The novel progresses by exploring how matters of a moment unfurl unpredictably over time. For our narrator, 13-year-old Theodore Decker, this begins with the shock of an explosion: a terrorist bomb destroys the wing of a New York museum. The device deftly reminds us of Fabritius’s own death almost four centuries before, setting in place what Theo later describes as a “dreamlike mangle of past and present”. Tartt’s forensic prose is intent on tracing the unforeseeable consequences of the museum blast – not only for the characters who were present, but those yet to appear.
Theo and his mother arrive in front of Fabritius’s masterpiece just in time for the detonation. Theo survives. His mother does not. Disorientated, he crawls through the rubble, comforts a dying elderly man, who passes him a ring and Fabritius’s priceless painting, which he keeps. Tartt is brilliant at portraying how vulnerable young lives are to sudden shocks, and especially to the sudden death of a loved one.
Almost every teenager in the story has suffered parental loss of one form or another, fitting for a novel that consciously echoes the realist novels of the 19th century. Theo’s journey towards adulthood contains hints of David Copperfield (little of that Holden Caulfield crap, though) and a remixed Great Expectations. There are violent fathers, kindly paternal surrogates, stern but caring lawyers, wild but loyal best friends, and competing love interests blessed with different Dickensian ideals.

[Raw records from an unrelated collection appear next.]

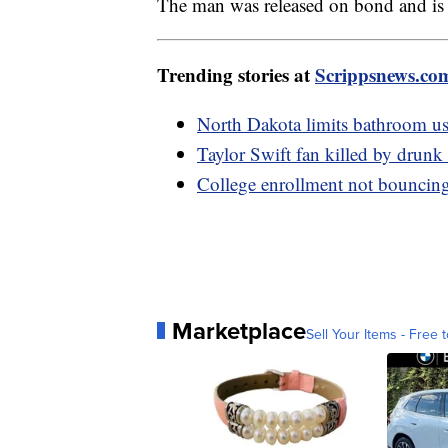
The man was released on bond and is 
Trending stories at
Scrippsnews.co
North Dakota limits bathroom us
Taylor Swift fan killed by drunk
College enrollment not bouncing
Marketplace
Sell Your Items - Free t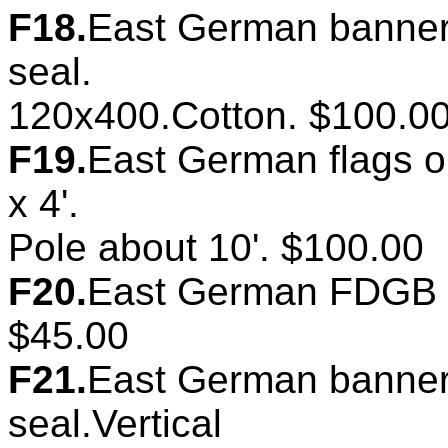
F18.
East German banner.
seal.
120x400.Cotton. $100.0
F19.
East German flags on
x 4'.
Pole about 10'. $100.00
F20.
East German FDGB ba
$45.00
F21.
East German banner.
seal.Vertical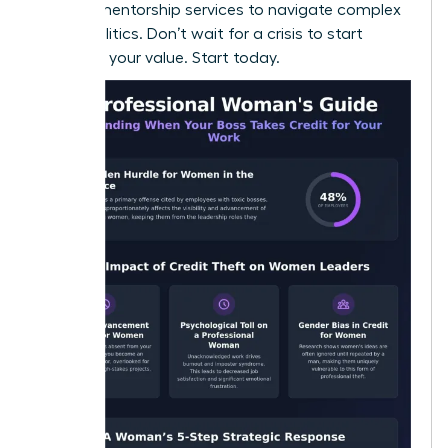
seeking
mentorship services
to navigate complex
office politics. Don’t wait for a crisis to start
recording your value. Start today.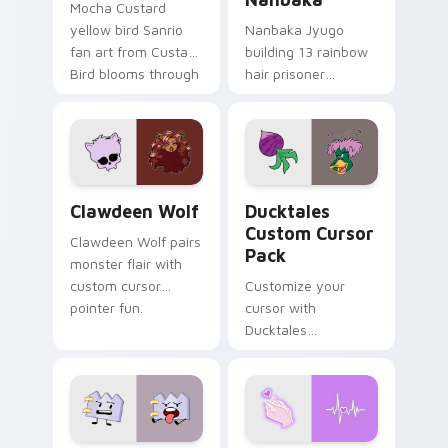
Mocha Custard
yellow bird Sanrio
Nanbaka Jyugo
fan art from Custard
building 13 rainbow
Bird blooms through
hair prisoner
tabs with Sanrio
multicolor prison
custom cursor
comedy chaos
kawaii flair.
paints rainbow tabs
on your pointer pair.
Clawdeen Wolf custom cursor pack preview for Ch
Ducktales custom cursor p
Clawdeen Wolf
Ducktales
Custom Cursor
Clawdeen Wolf pairs
Pack
monster flair with
custom cursor
Customize your
pointer fun.
cursor with
Ducktales
characters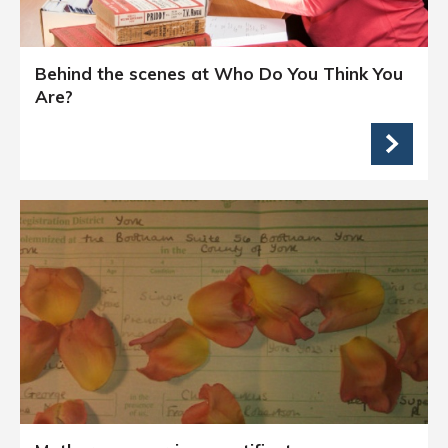
Behind the scenes at Who Do You Think You
Are?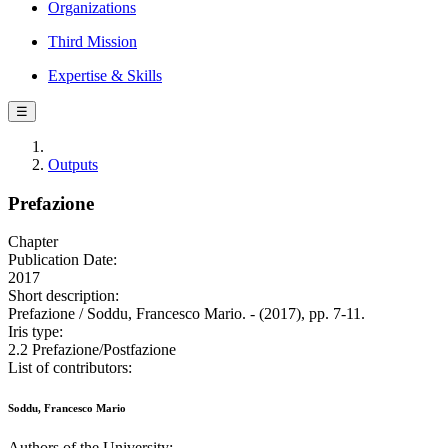
Organizations
Third Mission
Expertise & Skills
☰
Outputs
Prefazione
Chapter
Publication Date:
2017
Short description:
Prefazione / Soddu, Francesco Mario. - (2017), pp. 7-11.
Iris type:
2.2 Prefazione/Postfazione
List of contributors:
Soddu, Francesco Mario
Authors of the University: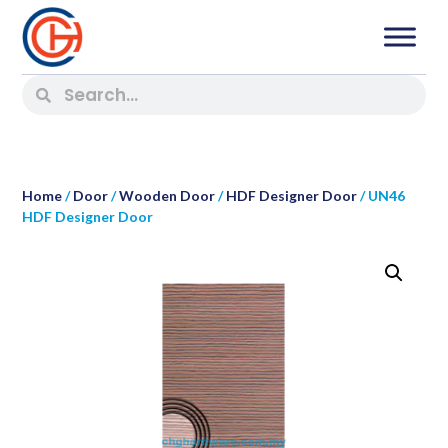
Home
/
Door
/
Wooden Door
/
HDF Designer Door
/ UN46
HDF Designer Door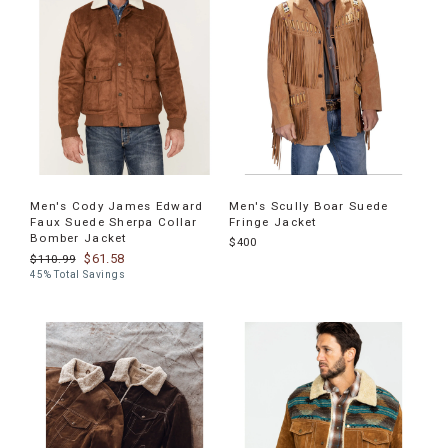
Men's Cody James Edward
Men's Scully Boar Suede
Faux Suede Sherpa Collar
Fringe Jacket
Bomber Jacket
$400
$61.58
$110.99
45% Total Savings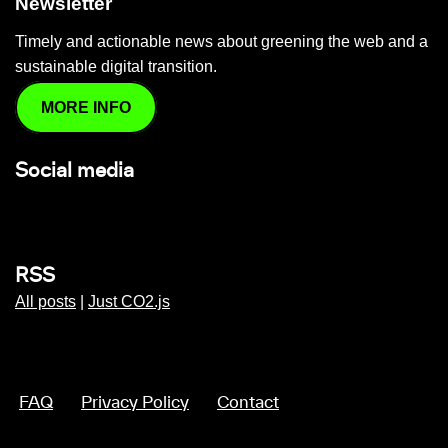
Newsletter
Timely and actionable news about greening the web and a
sustainable digital transition.
MORE INFO
Social media
RSS
All posts
|
Just CO2.js
FAQ
Privacy Policy
Contact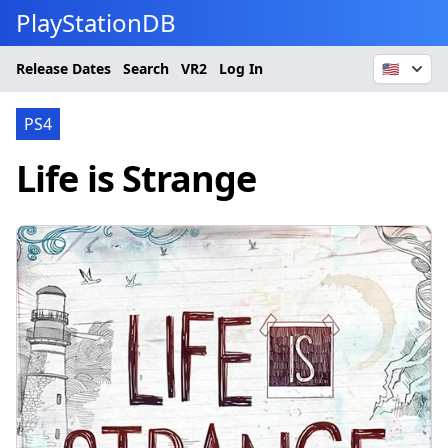
PlayStationDB
Release Dates
Search
VR2
Log In
🇺🇸
PS4
Life is Strange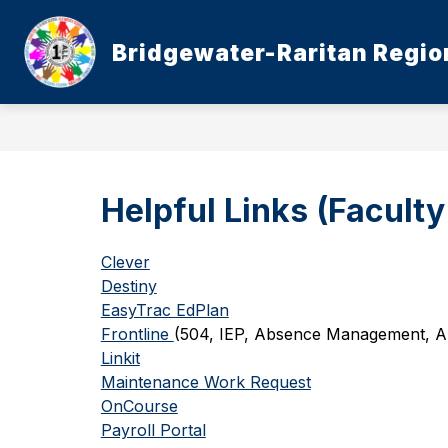
Skip
to
content
Bridgewater-Raritan Region
Helpful Links (Faculty
Clever
Destiny
EasyTrac EdPlan
Frontline 
(504, IEP, Absence Management, Ap
Linkit
Maintenance Work Request
OnCourse
Payroll Portal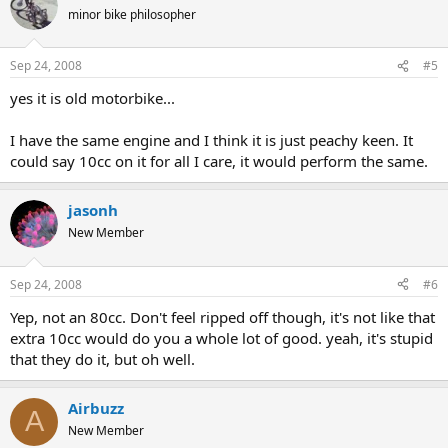
minor bike philosopher
Sep 24, 2008
#5
yes it is old motorbike...
I have the same engine and I think it is just peachy keen. It
could say 10cc on it for all I care, it would perform the same.
jasonh
New Member
Sep 24, 2008
#6
Yep, not an 80cc. Don't feel ripped off though, it's not like that
extra 10cc would do you a whole lot of good. yeah, it's stupid
that they do it, but oh well.
Airbuzz
A
New Member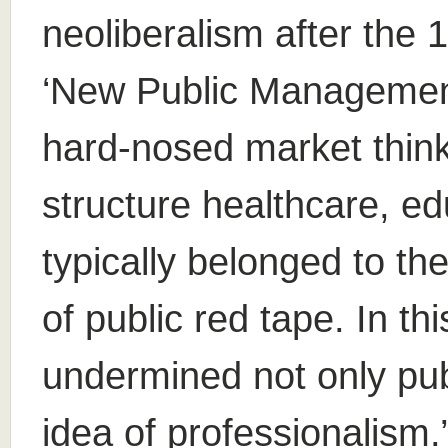
neoliberalism after the
‘New Public Management
hard-nosed market think
structure healthcare, ed
typically belonged to t
of public red tape. In th
undermined not only publ
idea of professionalism.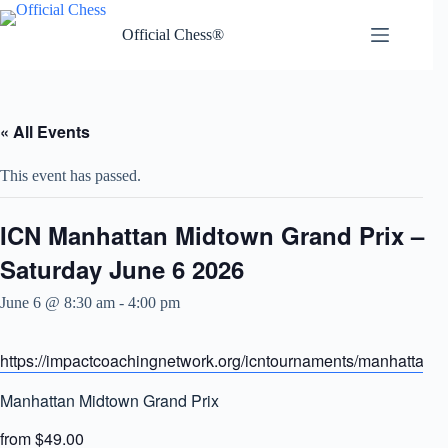
Skip
to
Official Chess®
content
« All Events
This event has passed.
ICN Manhattan Midtown Grand Prix –
Saturday June 6 2026
June 6 @ 8:30 am
-
4:00 pm
https://impactcoachingnetwork.org/icntournaments/manhattangr
Manhattan Midtown Grand Prix
from $49.00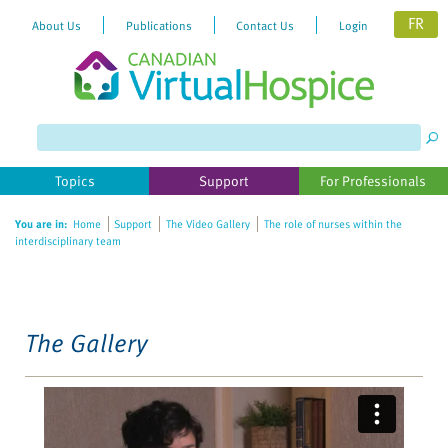
FR
About Us
Publications
Contact Us
Login
Please
note:
This
website
Topics
Support
For Professionals
includes
an
You are in:
Home
Support
The Video Gallery
The role of nurses within the
accessibility
interdisciplinary team
system.
The Gallery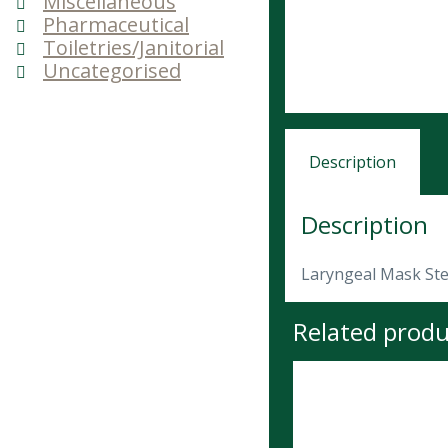
Miscellaneous
Pharmaceutical
Toiletries/Janitorial
Uncategorised
Description
Description
Laryngeal Mask Ster
Related produ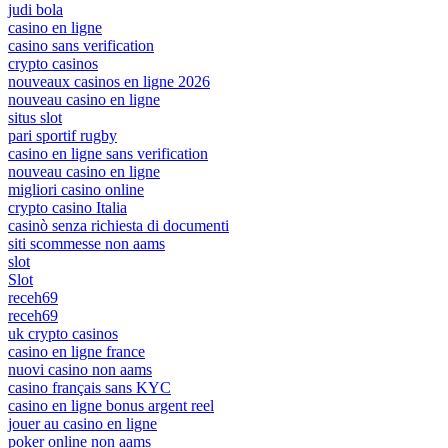
judi bola
casino en ligne
casino sans verification
crypto casinos
nouveaux casinos en ligne 2026
nouveau casino en ligne
situs slot
pari sportif rugby
casino en ligne sans verification
nouveau casino en ligne
migliori casino online
crypto casino Italia
casinò senza richiesta di documenti
siti scommesse non aams
slot
Slot
receh69
receh69
uk crypto casinos
casino en ligne france
nuovi casino non aams
casino français sans KYC
casino en ligne bonus argent reel
jouer au casino en ligne
poker online non aams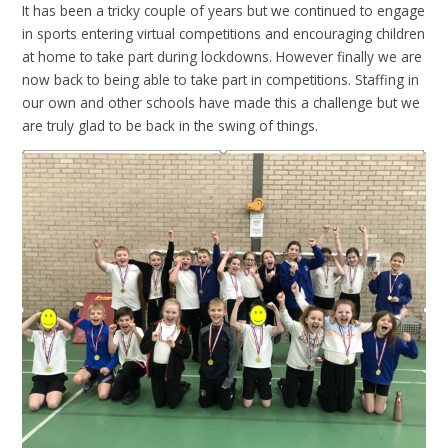
It has been a tricky couple of years but we continued to engage
in sports entering virtual competitions and encouraging children
at home to take part during lockdowns. However finally we are
now back to being able to take part in competitions. Staffing in
our own and other schools have made this a challenge but we
are truly glad to be back in the swing of things.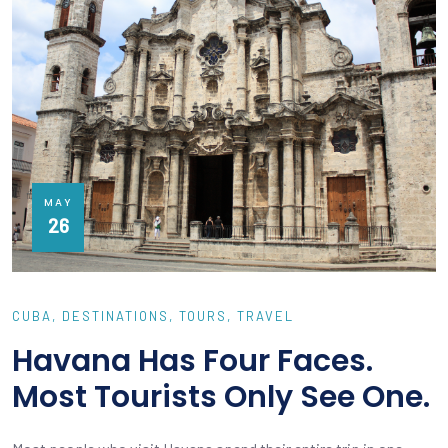
MAY
26
CUBA
DESTINATIONS
TOURS
TRAVEL
Havana Has Four Faces.
Most Tourists Only See One.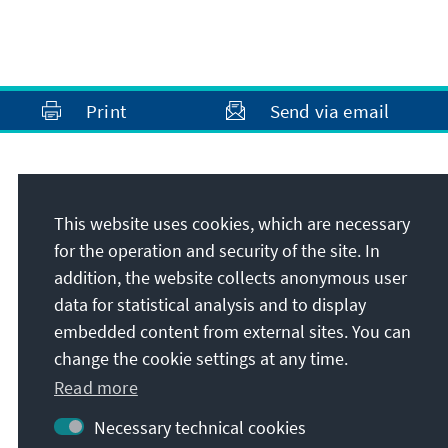
Print
Send via email
Address
This website uses cookies, which are necessary
Konrad-Adenauer-Stiftung e.V.
for the operation and security of the site. In
Rule of Law Programme Southeast Europe
addition, the website collects anonymous user
Franzelarilor Street 5, Sector 2
data for statistical analysis and to display
RO-020785
Bucharest
embedded content from external sites. You can
Romania
change the cookie settings at any time.
Read more
Necessary technical cookies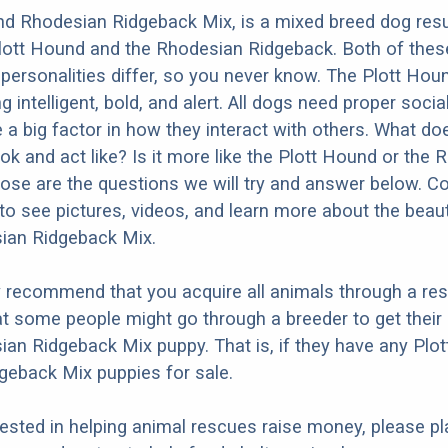
d Rhodesian Ridgeback Mix, is a mixed breed dog resu
Plott Hound and the Rhodesian Ridgeback. Both of the
 personalities differ, so you never know. The Plott Houn
 intelligent, bold, and alert. All dogs need proper socia
e a big factor in how they interact with others. What do
ok and act like? Is it more like the Plott Hound or the
se are the questions we will try and answer below. C
to see pictures, videos, and learn more about the beauti
an Ridgeback Mix.
y recommend that you acquire all animals through a re
t some people might go through a breeder to get their 
n Ridgeback Mix puppy. That is, if they have any Plo
geback Mix puppies for sale.
erested in helping animal rescues raise money, please pl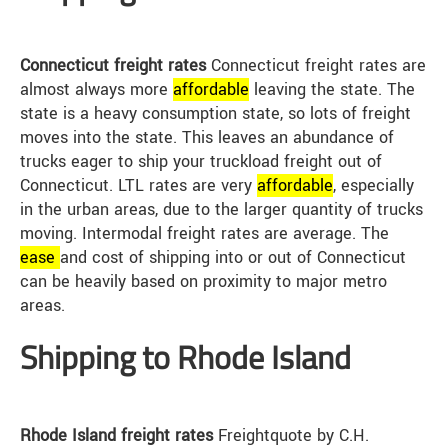
Connecticut freight rates
Connecticut freight rates are
almost always more
affordable
leaving the state. The
state is a heavy consumption state, so lots of freight
moves into the state. This leaves an abundance of
trucks eager to ship your truckload freight out of
Connecticut. LTL rates are very
affordable
, especially
in the urban areas, due to the larger quantity of trucks
moving. Intermodal freight rates are average. The
ease
and cost of shipping into or out of Connecticut
can be heavily based on proximity to major metro
areas.
Shipping to Rhode Island
Rhode Island freight rates
Freightquote by C.H.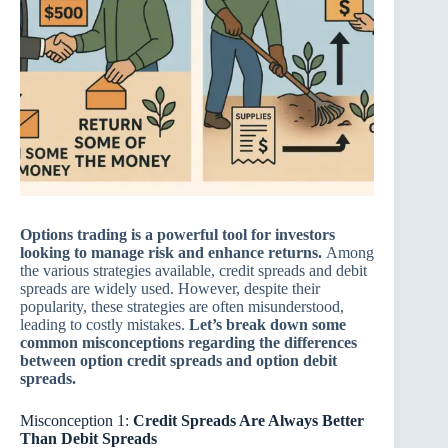
Options trading is a powerful tool for investors
looking to manage risk and enhance returns.
Among
the various strategies available, credit spreads and debit
spreads are widely used. However, despite their
popularity, these strategies are often misunderstood,
leading to costly mistakes.
Let’s break down some
common misconceptions regarding the differences
between option credit spreads and option debit
spreads.
Misconception 1:
Credit Spreads Are Always Better
Than Debit Spreads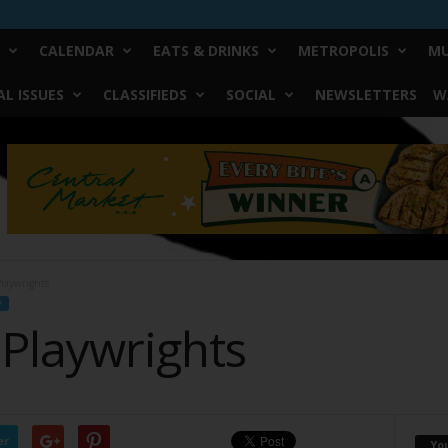
CALENDAR
EATS & DRINKS
METROPOLIS
MU
L ISSUES
CLASSIFIEDS
SOCIAL
NEWSLETTERS
W
laywrights
F
 Playwrights
er
Yo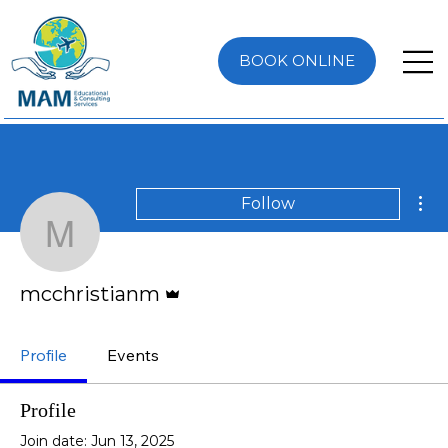
BOOK ONLINE
Mor
Follow
mcchristianm
Admin
mcchristianm
Profile
Events
Profile
Join date: Jun 13, 2025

Tartt isn’t pastiching the realist novel so much as updating it for our times. Her own version is filtered through existentialism, the Beats, and Frank O’Hara’s closely observed verse. This synthesis of old and new is made flesh when Theo learns furniture restoration from his genial guardian, Hobie. Hobie updates “ancients and honorables”, working “by hand like one of the old masters”. The resulting hybrid skirts originality and imitation, confuses what is genuine and fake. Tartt shines a neon light on all this during a wonderful, wild section in Las Vegas. Here even magic is an illusion: Theo is re-cast as Harry Potter by his friend Boris, neither quite realising they are really Rimbaud and Verlaine.
Like Fabritius, Tartt’s conceit is to create a work of art that strives to be realistic, but knows that the harder it tries, the more its contrivances are exposed. The Goldfinch teases with its own artifice: Theo’s mother is a model who takes a bad photograph; his temporary foster family stage themselves like “Broadway plays”; Tartt puns repeatedly on the word “picture”.
This self-consciousness isn’t empty meta-fiction any more than Theo is a post-modern unreliable narrator. Instead, his close reading of reality enacts the gradual revelations of his unspoken story. Initially, we take it on faith that he’s a bright kid with a keen eye and vivid visual imagination. But gradually, holes in his narration begin to appear. Who is Jerome? Why has Theo failed to mention his drug dependence? And just what is all that detail covering up?
Theo’s skill at “misdirection” inspires some cunning plot twists, but the real mystery is revealed to be his enduring grief and guilt for his parents. In this, the slow accumulation of Tartt’s obsessive narration becomes profoundly moving. The Goldfinch asks how humans facing the “fundamental chaos and uncertainty of the world” restore themselves after loss. By burying problems, or by searching for the sustaining consolations of love, art and friendship? This meditation contends with other questions. How do we measure value in a world where reality and representation are almost indivisible? How do we take responsibility for our actions when cause and effect seem ever more random and unfathomable? As one character observes: “The moral of the story is, who knows where it will all take you?”
At a time when so much literature is either contemptuous of plot or enslaved by it, The Goldfinch is a gripping page-turner and a challenging, beautifully written account of modern life. Moving but unsentimental, funny without being trite, all human life is here. Or at least, quite a lot. The Goldfinch will doubtless be a contender for one of 2013’s best novels.